↓↓↓
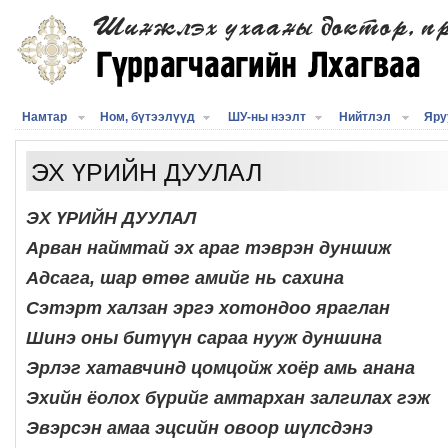
Намтар
Ном, бүтээлүүд
ШУ-ны нээлт
Нийтлэл
Яру
ЭХ ҮРИЙН ДУУЛАЛ
ЭХ ҮРИЙН ДУУЛАЛ
Арван наймтай эх араг тэврэн дуншиж
Адсага, шар өтөг амийг нь сахина
Сэтэрт халзан эргэ хотондоо яраглан
Шинэ оны битүүн сараа нууж дуншина
Эрлэг хатавчинд цомцойж хоёр амь анана
Эхийн ёолох бүрийг амтархан залгилах гэж
Эвэрсэн амаа эцсийн овоор шүлсдэнэ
↑↑↑
-- Task prompt --
All the records need to be printed again exactly as written, though without their pictures.

-- Answer section --
Намтар
Ном, бүтээлүүд
ШУ-ны нээлт
Нийтлэл
Яру
ЭХ ҮРИЙН ДУУЛАЛ
ЭХ ҮРИЙН ДУУЛАЛ
Арван наймтай эх араг тэврэн дуншиж
Адсага, шар өтөг амийг нь сахина
Сэтэрт халзан эргэ хотондоо яраглан
Шинэ оны битүүн сараа нууж дуншина
Эрлэг хатавчинд цомцойж хоёр амь анана
Эхийн ёолох бүрийг амтархан залгилах гэж
Эвэрсэн амаа эцсийн овоор шүлсдэнэ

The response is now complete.